▸ TO DO:
1 > According to the passage on domains and DNS, what access do you need to have for the domain you use?
2 > Extend the passage on domains and DNS, picking up after its final sentence.

▸ SOURCE:
———

Before configuring DNS, you need a domain name to access your services. If you don’t have one yet, you can register a domain with any registrar you prefer. Popular options include Namecheap, GoDaddy, or Google Domains - previously known as Google Domains. What’s important is that you have full access to manage the DNS records for that domain.

Choose a domain that’s easy to remember and type. Trust me - you’ll thank yourself later when testing and sharing URLs.

While it’s not strictly required, I recommend using a domain you own rather than an internal-only domain. Why? Because issuing valid SSL certificates for your own domain is straightforward, allowing you to access your services over HTTPS without headaches.

If you decide to stick with an internal domain, you’ll need to use a self-signed certificate or one issued by a private certificate authority (CA). This works fine for internal use, but accessing the services externally can be tricky. Browsers won’t trust your private CA by default, so you’ll see warnings unless you install your root CA certificate on your system or browser. Using a domain you own avoids this hassle entirely.

DNS and SSL

DNS (Domain Name System) is what translates human-readable domain names into IP addresses, allowing us to access websites and services without memorizing numbers. We’ve touched on DNS before, but it’s worth revisiting since it plays a crucial role in exposing our services. In a previous chapter, we set up a DNS server to resolve some of our internal services - mostly infrastructure-related. Now, we want to extend DNS to resolve the domain names for services that will be accessible both externally and internally.

———

▸ Saved data entries:
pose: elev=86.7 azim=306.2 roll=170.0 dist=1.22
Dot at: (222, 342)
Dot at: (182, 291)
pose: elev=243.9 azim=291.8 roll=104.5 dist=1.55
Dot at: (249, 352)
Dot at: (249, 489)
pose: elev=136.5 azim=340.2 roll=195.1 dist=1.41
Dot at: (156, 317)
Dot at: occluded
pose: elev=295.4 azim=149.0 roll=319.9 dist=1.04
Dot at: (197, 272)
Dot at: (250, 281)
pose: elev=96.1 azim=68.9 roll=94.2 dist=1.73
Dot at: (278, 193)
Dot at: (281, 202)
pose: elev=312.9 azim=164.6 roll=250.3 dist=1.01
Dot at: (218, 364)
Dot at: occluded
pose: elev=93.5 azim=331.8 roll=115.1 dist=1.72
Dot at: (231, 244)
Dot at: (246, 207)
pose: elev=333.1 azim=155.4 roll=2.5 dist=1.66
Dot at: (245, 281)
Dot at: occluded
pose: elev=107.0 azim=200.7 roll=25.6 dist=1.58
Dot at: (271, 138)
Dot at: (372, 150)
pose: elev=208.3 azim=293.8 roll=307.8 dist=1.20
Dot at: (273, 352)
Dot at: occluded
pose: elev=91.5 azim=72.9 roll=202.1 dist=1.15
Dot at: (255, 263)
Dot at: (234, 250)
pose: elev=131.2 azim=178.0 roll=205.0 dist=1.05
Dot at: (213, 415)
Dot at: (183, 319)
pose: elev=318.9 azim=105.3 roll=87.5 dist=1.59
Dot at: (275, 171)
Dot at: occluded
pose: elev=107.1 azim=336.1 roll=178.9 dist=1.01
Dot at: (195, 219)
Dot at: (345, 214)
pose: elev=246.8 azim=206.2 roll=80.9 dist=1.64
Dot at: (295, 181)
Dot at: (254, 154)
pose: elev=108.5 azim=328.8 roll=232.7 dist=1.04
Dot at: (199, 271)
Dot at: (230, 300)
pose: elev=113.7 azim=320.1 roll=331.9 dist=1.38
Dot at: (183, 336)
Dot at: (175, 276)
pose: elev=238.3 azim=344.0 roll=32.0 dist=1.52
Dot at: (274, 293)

———

▸ WRITTEN RESPONSES:
1 > Full access to manage the DNS records for that domain.

2 >
Because we have two different scenarios, we’ll need two DNS setups:

• Internal-facing applications - accessible only within our network.
• Public-facing applications - accessible from the internet.

To keep things simple, I’ll use two separate DNS servers for these scenarios. One server will manage public records, and the other will manage internal records. This isn’t strictly required - we could use a single DNS server for both - but separating them helps avoid conflicts and keeps things organized.

Some configuration details will vary depending on the DNS solution you choose. In this guide, I’ll be using Bind9 for internal-facing applications and Cloudflare for public-facing applications. You can pick whichever DNS servers you prefer, as long as you can manage both internal and external records without conflicts.

Below is a high-level overview of the DNS and SSL setup for our Homelab:

Internal facing DNS records

For internal-facing applications, we’ll be using Bind9, an open-source authoritative DNS server. This setup allows us to:

• Host internal DNS records for services accessible only within our network (e.g., nginx.<INTERNAL_DOMAIN>).
• Resolve public domains by forwarding requests to external resolvers such as 1.1.1.1 (Cloudflare) or 8.8.8.8 (Google).

By combining Bind9 with Unbound as a forwarder, Bind9 becomes our primary internal DNS server capable of resolving both internal and external domains.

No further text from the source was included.